After hearing heated arguments from counsel for Sajjan Kumar and other accused, Justice AK Pathak refused to stay the proceedings of the trial court and slated the next hearing on Monday when the Central Bureau of Investigation (CBI), which had filed the charge sheet, will continue with its arguments.
Senior advocate I U Khan, appearing for Sajjan Kumar, pleaded that his client should be granted some interim relief. The CBI had been "very kind and generous" to him for all these years "but somehow things have changed...," he said.
At this, Justice Pathak said: "CBI is still generous for you."
Khan said there is a likelihood that his client might be arrested any time by the investigating agency.

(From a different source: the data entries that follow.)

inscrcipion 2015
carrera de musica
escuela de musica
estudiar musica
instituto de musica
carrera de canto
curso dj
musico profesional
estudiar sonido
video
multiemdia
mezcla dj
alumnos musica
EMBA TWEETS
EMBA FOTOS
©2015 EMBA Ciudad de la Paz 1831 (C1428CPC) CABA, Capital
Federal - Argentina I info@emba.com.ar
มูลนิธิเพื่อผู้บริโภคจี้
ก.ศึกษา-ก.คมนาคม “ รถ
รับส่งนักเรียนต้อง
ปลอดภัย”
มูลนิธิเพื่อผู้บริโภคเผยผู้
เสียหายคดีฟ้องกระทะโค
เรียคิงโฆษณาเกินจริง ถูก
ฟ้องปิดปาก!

However, the judge turned down the plea. "It is just a matter of two days, no one will arrest him," the judge said.
Contending that Sajjan Kumar's name had appeared among the accused six years after the riots took place, Khan said his name did not figure there in 1984 but in 1990 and over 100 witnesses examined by the investigating agency did not name him either.

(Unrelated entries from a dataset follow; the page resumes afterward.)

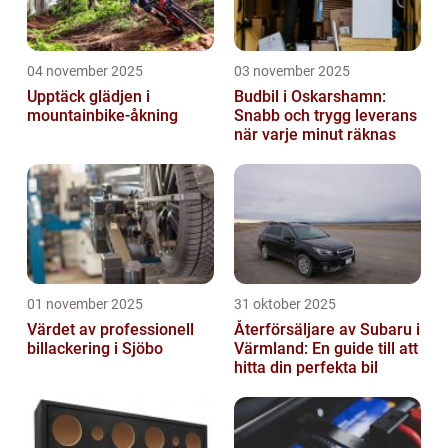
04 november 2025
03 november 2025
Upptäck glädjen i
Budbil i Oskarshamn:
mountainbike-åkning
Snabb och trygg leverans
när varje minut räknas
01 november 2025
31 oktober 2025
Värdet av professionell
Återförsäljare av Subaru i
billackering i Sjöbo
Värmland: En guide till att
hitta din perfekta bil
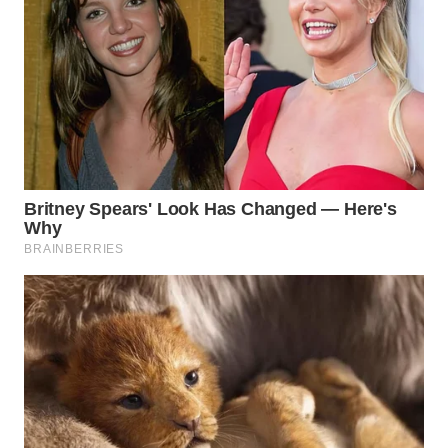
WN
SUMEDANG
WN
CIANJUR
WN
KEPULAUAN
SERIBU
WN
TANGERANG
WN
BINJAI
WN
CIREBON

Additional Chief Metropolitan Magistrate Lokesh Kumar on Wednesday issued non-bailable warrants for the arrest of Sajjan Kumar and six others in connection with the 1984 anti-Sikh riots, taking exception to his absence in the court after the Delhi High Court refused to grant him relief.
"He (Sajjan) was duty-bound to appear...The accused was called to appear before the court but he chose to challenge before superior court...but he could not get any relief. He was duty-bound to honour the court's order," Lokesh Kumar observed.
The high court also sought the response of the CBI and others on the petition of two other accused who challenged the trial.
Arguing for Brahmprakash and two other accused, former additional solicitor general (ASG) Amarendra Sharan said: "Filing of the fresh charge sheet in the case is in the bad spirit of law. The charge sheet is not maintainable at all. If this situation will prevail, then nobody in this country will have liberty to live and will never be able to acquit himself from trial."
"This prosecution is leading to my client's persecution," Sharan claimed, adding the registration of cases, where the acquittal took place, is barred under the law.
"And moreover whenever these people are required by the investigating agency, these people have voluntarily appeared and cooperated in the investigation," he said.
Sharan said his client was being harassed for the past 25 years and sought bail for him, citing his good conduct in the past, and said that he did not need to go to jail "just to satisfy the ego of some people."
The CBI filed charge sheets against 13 people, including Sajjan Kumar, Jan 13 in two 1984 riot cases for allegedly making provocative speeches leading to the killing of 12 people in the violence that broke out following the assassination of the then prime minister Indira Gandhi.